After the report of sale had been filed, and the order of confirmation entered, the widow moved to set aside the sale, and the order confirming it, on the ground of newly discovered evidence, consisting of a title bond, executed in 1914, by which Woodson Mills and wife had covenanted to convey to 'John T. Mills and wife Alley Mills' their interest in a tract of land which appears to be the same tract subsequently occupied by John T. and his wife as their 'home place'. An affidavit in support of the motion stated that Homer Mills had taken all of John T. Mills' important papers, and 'after much searching' the widow finally had discovered the title bond among her old records. The court overruled the motion, without giving any reason for so doing.
We think the court erred in several respects in its orders and judgments concerning the home place and the other two tracts owned by John T. Mills at the time of his death.
In the first place, there was no valid basis for denying the widow her dower interest in the two tracts conveyed to her husband in exchange for land in Knox County. Her dower interest could be relinquished only by a writing conforming with the requirements imposed by law for the disposition of real property.
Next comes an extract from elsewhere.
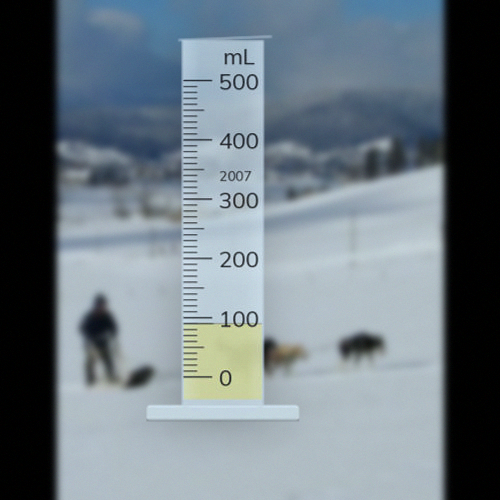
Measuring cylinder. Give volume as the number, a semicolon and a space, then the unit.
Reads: 90; mL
Secondly, the debts of the decedent and expenses of administration should not have been deducted from the proceeds of sale before computing the value of the widow's dower interest. Maryland Casualty Co. v. Lewis, 276 Ky. 263, 124 S.W.2d 48. Actually, we are at a loss to determine how the court fixed $35.44 as the value of the dower interest, because the court was purporting to allow dower in only one of three tracts which were sold as a single unit without separate valuation.
In the third place, we think the motion and affidavit of the widow showed just cause for setting aside the sale on the ground of newly discovered evidence. She was entitled to a full and fair hearing on the question of whether she was the owner of an undivided one-half interest in the home place. We are reluctant to compel the sale to be set aside, and had the three tracts been valued separately on the sale there would be no need to set it aside, but under the circumstances there appears to be no other alternative. However, if the parties can agree as to what portion of the sale price represents the value of the home place, or if the court determines after hearing all the evidence that the widow did not have title to an undivided one-half interest in the home place, perhaps the sale can be permitted to stand.
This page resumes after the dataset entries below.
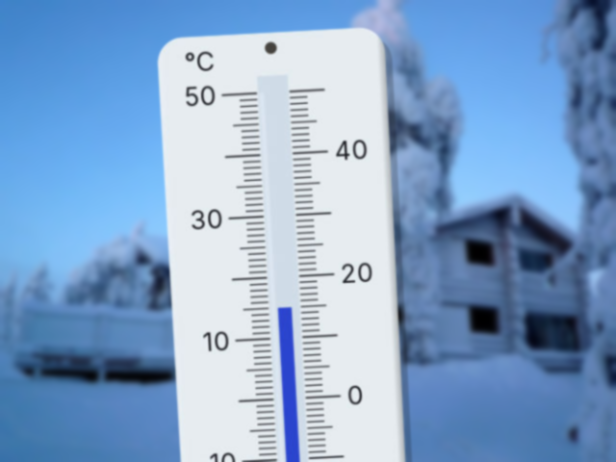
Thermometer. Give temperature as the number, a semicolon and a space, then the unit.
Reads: 15; °C
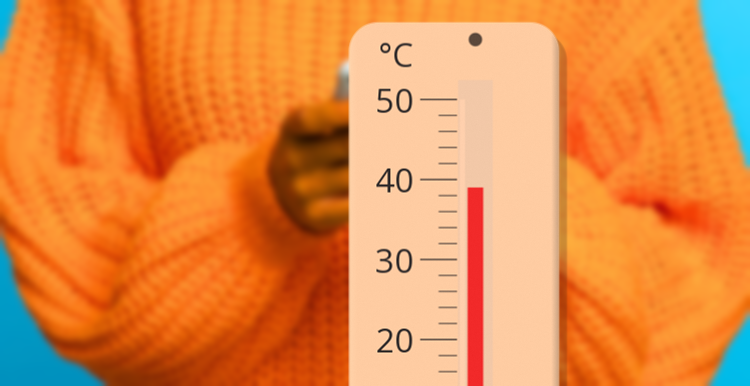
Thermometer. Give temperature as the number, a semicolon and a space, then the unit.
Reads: 39; °C
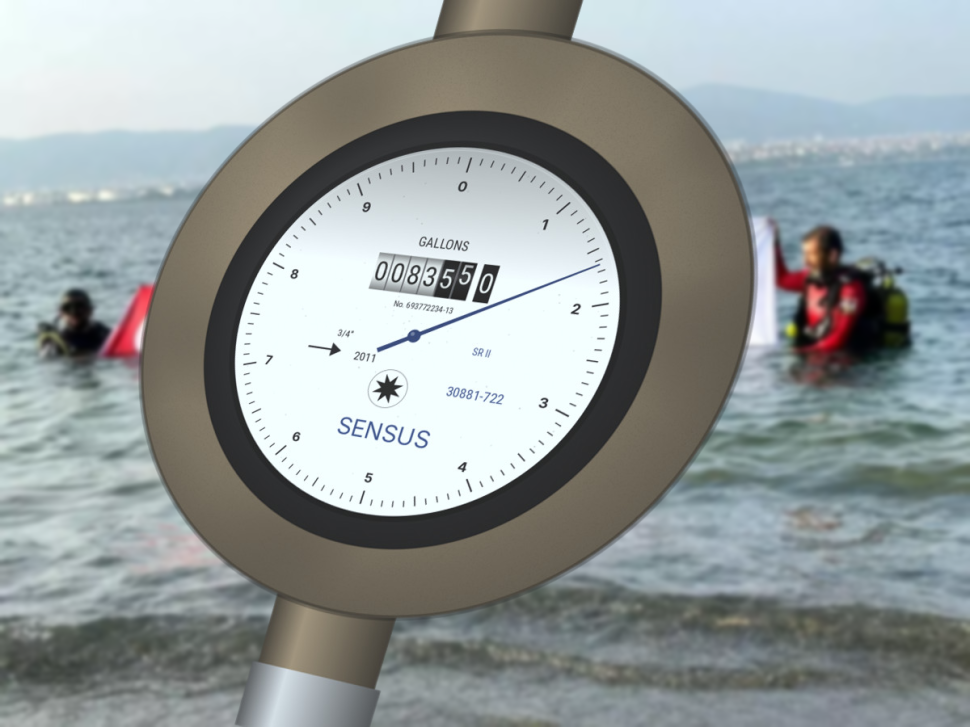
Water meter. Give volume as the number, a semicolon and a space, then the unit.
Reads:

There is some suggestion that the fee of $250 allowed to the attorney for the administratrix (the widow) is inadequate. We do not agree.
It was contended in the lower court that Homer Mills cut timber from the land owned by the decedent, pending the sale by the master commissioner. Oral evidence was taken by the court on this question, and the court overruled a motion to hold Homer accountable. The evidence so taken is not in the record on appeal, so we have no basis for determining whether the court erred in its decision.
The judgments appealed from are reversed, to the extent indicated in this opinion, with directions for proceedings in conformity with this opinion. Except as so indicated, the judgments are affirmed.